Download the tar-gzipped file,
issue then "gunzip hpl-2.1.tar.gz; tar -xvf hpl-2.1.tar" and this
should create an hpl-2.1 directory containing the distribution.
We call this directory the top level directory.
Create a file Make.<arch> in the top-level directory.
For this purpose, you may want to re-use one contained in the
setup directory. This Make.<arch> file essentially contains
the compilers, libraries, and their paths to be used on your system.
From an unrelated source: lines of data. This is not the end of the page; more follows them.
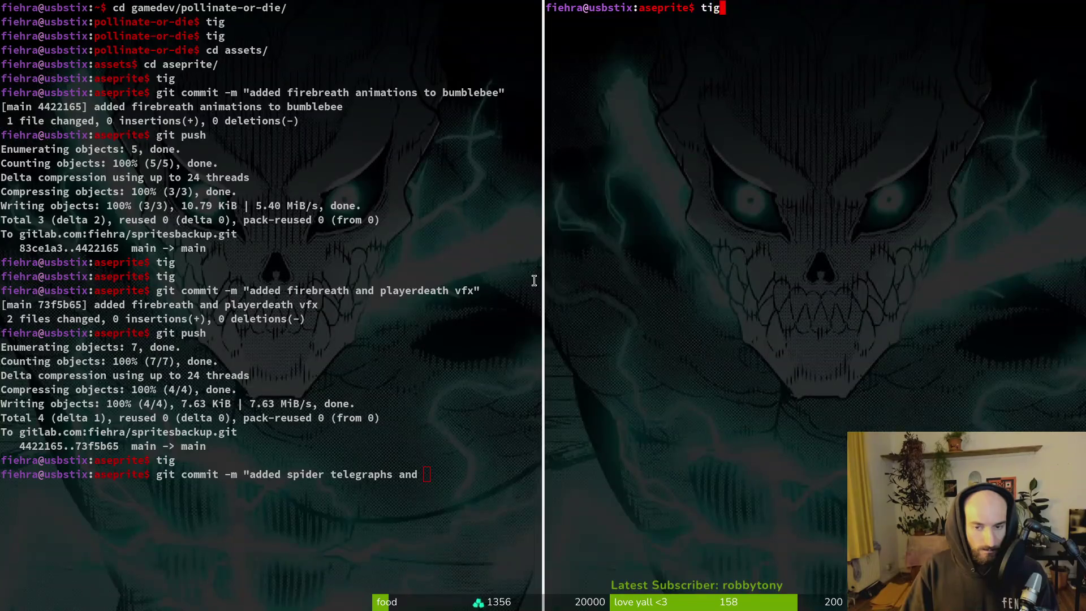
pyautogui.press('Return')
pyautogui.press('s')
pyautogui.press('Down')
pyautogui.press('Down')
pyautogui.press('Down')
pyautogui.press('super+shift+q')
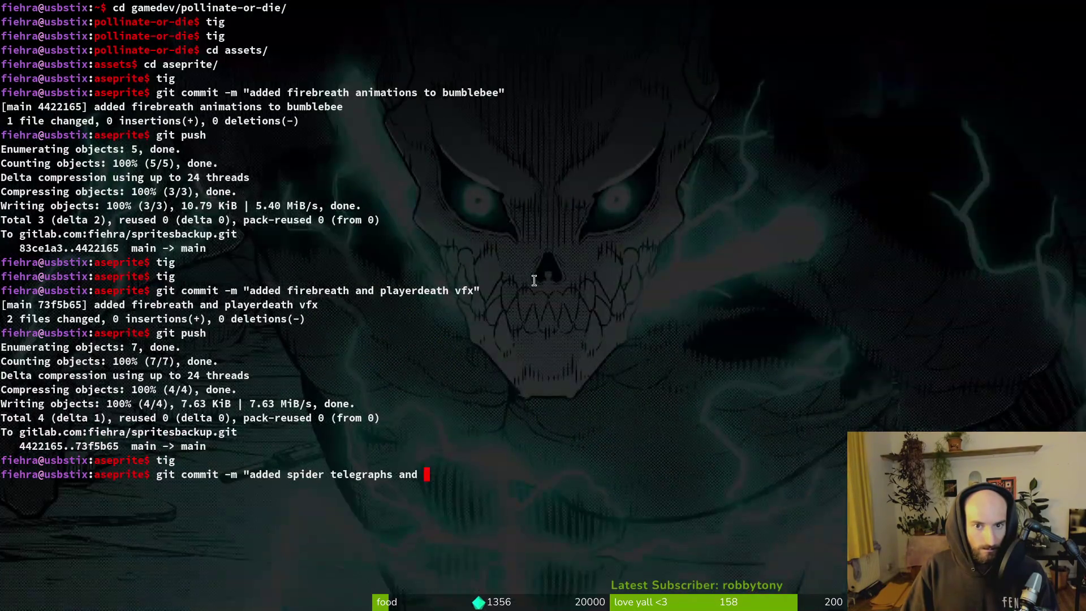
pyautogui.press('BackSpace')
pyautogui.press('BackSpace')
pyautogui.press('BackSpace')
Type "make arch=<arch>". This should create an executable
in the bin/<arch> directory called xhpl. For example, on our
Linux PII cluster, I create a file called Make.Linux_PII in the
top-level directory. Then, I type "make arch=Linux_PII". This
creates the executable file bin/Linux_PII/xhpl.
Quick check: run a few tests (assuming you have 4 nodes for
interactive use) by issuing the following commands from the top
level directory: "cd bin/<arch> ; mpirun -np 4 xhpl". This
should produce quite a bit of meaningful output on the screen.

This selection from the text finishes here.